Prefazione

 

 

 

 

 

Max Weber (1864-1920) fu il più grande tedesco della nostra epoca. Un siffatto giudizio anticipa ciò che soltanto tempi avvenire potranno sapere definitivamente. Io oso pronunciarlo pur essendo cosciente che non è lecito. Quasi mezzo secolo sono vissuto in questa convinzione.

Il presente scritto su Max Weber, che può essere soltanto un cenno, apparve la prima volta nel 1932 e viene ora ristampato tale e quale. Allora, nell'irrompere del nazionalsocialismo, esso doveva richiamare quella verità che in Germania era ancora possibile. Contro la confusione bisognava evocare questo grande uomo e far sentire le esigenze nostre di fronte al falso germanesimo di quei giorni.

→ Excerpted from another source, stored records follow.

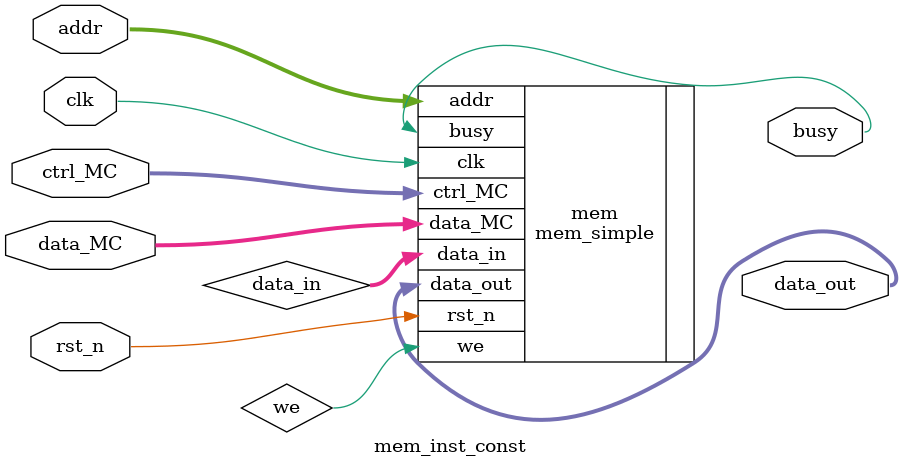
<source format=sv>
module mem_inst_const(clk, rst_n, addr, data_MC, ctrl_MC, busy, data_out);

    parameter DEPTH = 512;
    /*
        Input
    */
    input clk, rst_n;
    // DUT
    input unsigned [31:0] addr;
    // MC
    input [31:0] data_MC;
    input [1:0] ctrl_MC;
    /*
        Output
    */
    // DUT
    output [31:0] data_out;
    output busy;

    logic we;
    logic [31:0] data_in;
    // mem modules
    mem_simple #(.DEPTH(DEPTH)) mem (.clk(clk), .rst_n(rst_n), .we(we), .addr(addr), .data_in(data_in), 
            .data_MC(data_MC), .ctrl_MC(ctrl_MC), .busy(busy), .data_out(data_out));
    
endmodule
</source>
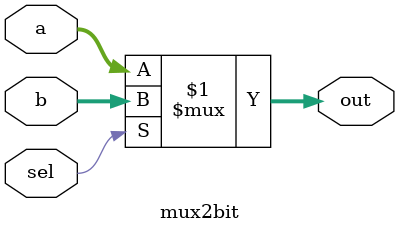
<source format=v>
`timescale 1ns / 1ps
module mux2(
		a, b, sel, out
	);
parameter WIDTH = 8;
	
input wire [WIDTH:0] a, b;
input wire sel;
output wire [WIDTH:0] out;

assign out = sel? b : a;
	
endmodule


module mux2bit(
		a, b, sel, out
	);
parameter WIDTH = 1;
	
input wire [WIDTH:0] a, b;
input wire sel;
output wire [WIDTH:0] out;

assign out = sel? b : a;
	
endmodule

</source>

Max Weber è presentato qui come uomo politico, come scienziato, come filosofo. La politica, che è soltanto un movente della sua vita, fu sempre seguita da lui appassionatamente e commentata. I contenuti del suo pensiero politicamente attivo hanno oggi in gran parte soltanto carattere storico per noi, benché siano del massimo interesse per i tedeschi. Egli fu l'ultimo tedesco di idee nazionali: egli tendeva a un potente Reich tedesco alla cui disfatta nella prima guerra mondiale fece appena in tempo ad assistere, e sperò nella restaurazione. Oggi tutta la politica dipende da nuovi presupposti storici, i quali erano praticamente fuori degli orizzonti che Weber poteva prendere in considerazione. Egli ci rammenta un passato irrevocabilmente distrutto, nel quale era incamminato per vie che la Germania rifiutava. Ma il suo sentimento politico è imperituro. Egli vide nella democrazia l'unica via possibile per noi, ma scorse anche con chiaroveggenza gli enormi pericoli di essa democrazia, i quali possono essere scongiurati solo quando la conoscenza di essi si diffonde nel popolo. Egli sentì la durezza della realtà, la grandezza della responsabilità, il respiro dell’inquietante storia del mondo. A un insigne svizzero che in una conversazione aveva detto: Si deve amare lo Stato, rispose: Come? Anche amare si dovrebbe questo mostro?

Come sociologo e storico Max Weber è per il mondo una figura immortale. I risultati dei suoi studi sono raccolti in opere monumentali. Nuove scoperte di fatto sono accompagnate dalla più chiara coscienza metodica, come in Galilei. Come questi nelle scienze naturali, cosi Weber ha compiuto nelle scienze dello spirito il passo definitivo, qui ben diverso, in direzione della scienza pura, non solo nei preliminari lavori filologici e di altra natura, che si conoscono da un pezzo, ma nell’argomento stesso. E difficile afferrare questa nozione; si gira volentieri intorno alla sua opera dalla concettosità precisa e largamente ramificata, come intorno a un blocco di granito sul quale non si ha voglia di arrampicarsi. Il suo influsso è soltanto incominciato, soprattutto in America, ma anche in Inghilterra, in Francia e in Germania. Egli ha elevato la sociologia dai discorsi generici, dalle facili osservazioni ovvie e dalle vacuità speculative, su un piano scientifico e, poteva ben dire, sdegnoso: La maggior parte di ciò che passa per sociologia è impostura.

Questo mondo incredibilmente ricco di esperienze, di sapere, di metodi scientifici è cementato dalla personalità di Max Weber. Egli stesso parlava sempre dell’argomento e poco volentieri di sé. Sulle sue riflessioni proiettava se stesso. Egli era presente con la sua sincerità e, pertanto, col suo puro carattere scientifico. Il quale era sorretto da una passione potente e non facilmente domata. Gli capitava di essere smodato, ma era anche in grado di correggersi. Il suo grande cuore era quasi onnipresente. La sua assolutezza morale non arrivò al fanatismo. Egli può apparire evidente solo a coloro che lo hanno incontrato di persona. Nella sua opera lo si può sentire soltanto attraverso la filosofia che, pur essendo toccata espressamente solo di rado, abbraccia ogni cosa.

La sua esistenza fu un incoraggiamento per tutti coloro che senza illusioni procedono verso l'avvenire, agendo fin tanto che è concesso, sperando finché non tutto è perduto. Egli fu l’uomo moderno che non si concede alcun velo, che in questa sincerità trova lo slancio della propria vita, che non consente di evadere nella disperazione. Egli s’impose come la ragione stessa, ed emerse dal grande disordine di fronte agli avanzanti flutti della storia e ai sussulti della propria vita.